──────── Record excerpts

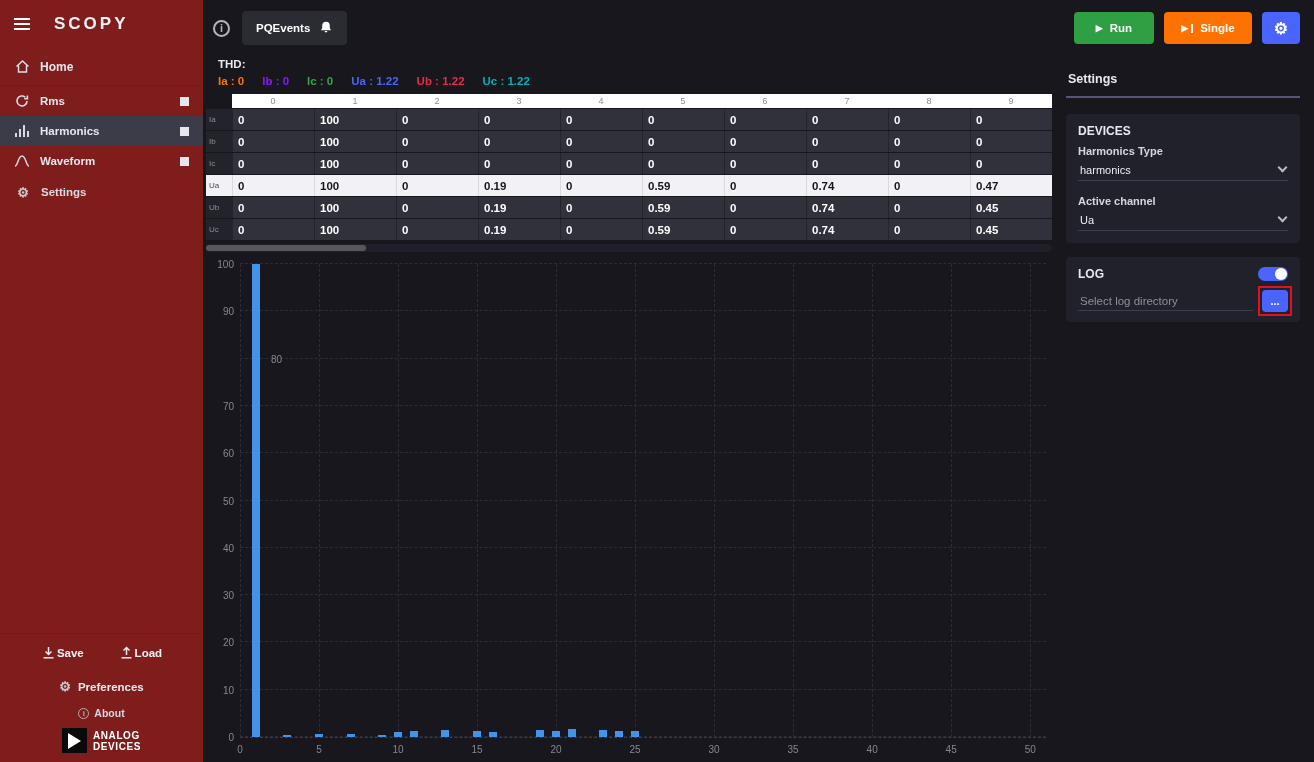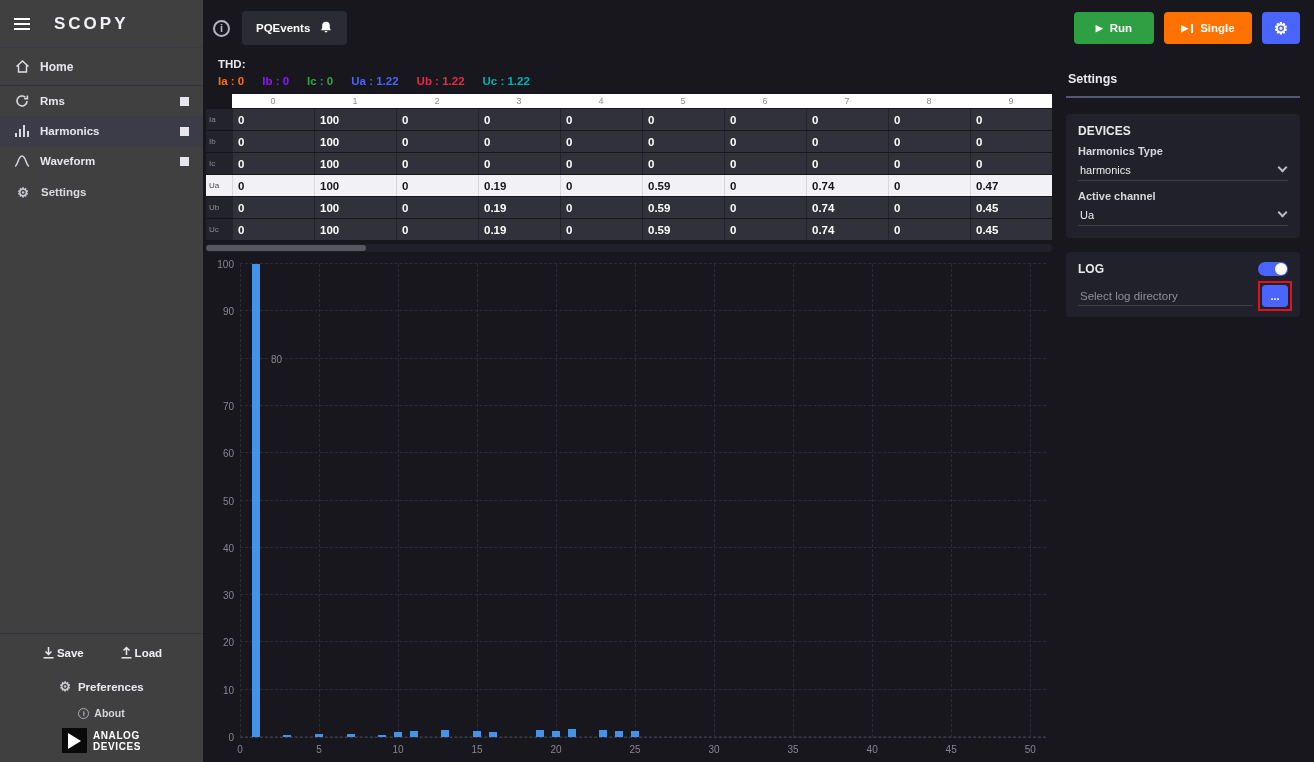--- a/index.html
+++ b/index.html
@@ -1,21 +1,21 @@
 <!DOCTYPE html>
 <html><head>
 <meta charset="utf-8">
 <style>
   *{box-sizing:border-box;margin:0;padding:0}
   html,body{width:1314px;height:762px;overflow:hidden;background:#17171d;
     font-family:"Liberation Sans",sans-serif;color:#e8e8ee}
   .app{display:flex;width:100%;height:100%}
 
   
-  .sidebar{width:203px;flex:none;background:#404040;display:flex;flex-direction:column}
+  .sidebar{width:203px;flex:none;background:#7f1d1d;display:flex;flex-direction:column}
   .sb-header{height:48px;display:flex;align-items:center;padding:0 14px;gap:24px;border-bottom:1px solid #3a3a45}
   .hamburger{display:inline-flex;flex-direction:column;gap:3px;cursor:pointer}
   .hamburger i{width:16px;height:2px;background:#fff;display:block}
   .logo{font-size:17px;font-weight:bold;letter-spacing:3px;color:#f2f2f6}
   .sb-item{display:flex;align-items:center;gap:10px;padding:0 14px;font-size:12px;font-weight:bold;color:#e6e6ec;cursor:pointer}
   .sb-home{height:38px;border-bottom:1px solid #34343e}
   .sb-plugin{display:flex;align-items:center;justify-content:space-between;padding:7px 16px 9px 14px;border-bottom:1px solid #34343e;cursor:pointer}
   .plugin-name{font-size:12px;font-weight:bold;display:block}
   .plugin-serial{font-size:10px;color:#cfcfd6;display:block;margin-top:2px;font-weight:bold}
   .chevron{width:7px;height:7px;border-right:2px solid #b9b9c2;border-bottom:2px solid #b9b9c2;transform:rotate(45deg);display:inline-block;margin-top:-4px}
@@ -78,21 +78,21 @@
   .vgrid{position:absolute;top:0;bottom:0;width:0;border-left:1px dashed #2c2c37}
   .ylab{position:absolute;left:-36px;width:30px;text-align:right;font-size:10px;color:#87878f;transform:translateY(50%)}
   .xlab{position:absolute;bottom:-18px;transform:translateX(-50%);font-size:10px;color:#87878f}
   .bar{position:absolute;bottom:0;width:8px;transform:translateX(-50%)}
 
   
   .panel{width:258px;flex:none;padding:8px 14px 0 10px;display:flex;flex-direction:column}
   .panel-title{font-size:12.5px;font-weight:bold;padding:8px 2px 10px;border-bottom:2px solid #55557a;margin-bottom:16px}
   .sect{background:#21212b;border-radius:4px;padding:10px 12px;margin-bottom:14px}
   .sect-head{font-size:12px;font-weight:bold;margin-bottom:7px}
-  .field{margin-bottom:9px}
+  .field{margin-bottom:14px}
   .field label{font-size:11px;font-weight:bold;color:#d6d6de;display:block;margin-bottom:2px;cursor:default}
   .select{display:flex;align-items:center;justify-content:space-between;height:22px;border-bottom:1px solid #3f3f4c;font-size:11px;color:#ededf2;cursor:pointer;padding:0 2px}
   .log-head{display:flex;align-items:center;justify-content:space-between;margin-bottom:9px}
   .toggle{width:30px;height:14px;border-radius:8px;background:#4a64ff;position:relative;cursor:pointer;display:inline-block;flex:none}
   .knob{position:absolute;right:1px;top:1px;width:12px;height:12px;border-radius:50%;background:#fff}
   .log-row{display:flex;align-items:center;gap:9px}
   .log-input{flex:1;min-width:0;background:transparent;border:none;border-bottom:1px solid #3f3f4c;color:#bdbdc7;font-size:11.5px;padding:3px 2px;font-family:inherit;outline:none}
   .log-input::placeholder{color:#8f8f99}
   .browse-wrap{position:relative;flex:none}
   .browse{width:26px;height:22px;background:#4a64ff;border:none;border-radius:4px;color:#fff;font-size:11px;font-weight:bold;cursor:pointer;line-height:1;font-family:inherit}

────────────────

- _Required action_:
Collect the lines of the records that include the string "field".

- _Answer box_:
-  .field{margin-bottom:9px}
+  .field{margin-bottom:14px}
   .field label{font-size:11px;font-weight:bold;color:#d6d6de;display:block;margin-bottom:2px;cursor:default}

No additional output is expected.